There was almost a grin on his face as he jerked his head towards Clausewitz; that was a man who had his neck in a noose if ever a man had, fighting against his own country. Hornblower remembered Wellesley’s hint to him that his squadron might well serve as a refuge for the Russian Court. His ships would be jammed with refugees fleeing from this, the last continental country in arms against Bonaparte.

The mist and smoke were thinning, and patches of the field of battle were visible now, and Hornblower and Essen turned their attention to the work in hand as if with relief from contemplating the future.

“Ha!” said Essen, pointing.

Portions of the approaches were in plain view, and here and there were jagged gaps in the parapets.

“Kladoff has carried out his orders, sir,” said Clausewitz.

Until those gaps were repaired, one by one, starting with the gap nearest the first parallel, no one would be able to reach the head of the sap, and certainly no strong force could use the approaches. Another two days had been won, decided Hornblower, gauging the amount of destruction with his eye – experience had brought him facility already in appreciating siege operations. There was still heavy firing going on as the rear-guard covered the retreat of the sallying forces to the ramparts. Essen balanced his huge telescope on the shoulder of his aide-de-camp and pointed it down at the scene. Hornblower was looking through his own glass; the big barges which had brought the landing party were lying deserted on the beach, and the boats which were conveying back his crews which had manned them were already safely out of range. Essen’s hand on his shoulder swung him round.

“See there, Commodore!” said Essen.

Hornblower’s glass revealed to him in a flash the thing to which Essen had wanted to call his attention. Isolated infantrymen from the besiegers were ranging over no-man’s-land on their way back to their own trenches and – Hornblower saw it done – they bayoneted the Russian wounded who lay heaped in their path. Perhaps it was only to be expected, in this long and bloody siege, that bitterness and ferocity should be engendered on this scale, especially among Bonaparte’s hordes who had wandered over Europe for years now, since boyhood, living on what they could gather from the countryside with the musket and bayonet as the only court of appeal. Essen was white with anger, and Hornblower tried to share his rage, but he found it difficult. That kind of atrocity was what he had come to expect. He was perfectly prepared to go on killing Bonaparte’s soldiers and sailors, but he would not flatter himself that he was executing justice by killing one man because some other man had murdered his wounded allies.
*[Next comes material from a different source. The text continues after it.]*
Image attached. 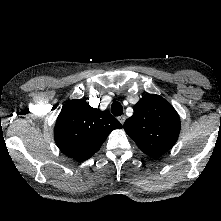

Down in the shattered remains of the village, as he walked along the trenches, those of the wounded who had been fortunate enough to drag themselves back were receiving treatment. Shuddering, Hornblower told himself that perhaps those who had been bayoneted in no-man’s-land were the lucky ones. He pushed past ranks of smoke-blackened and ragged Russian soldiers, talking with the noisy abandon of men who have just emerged from a hard-won victory.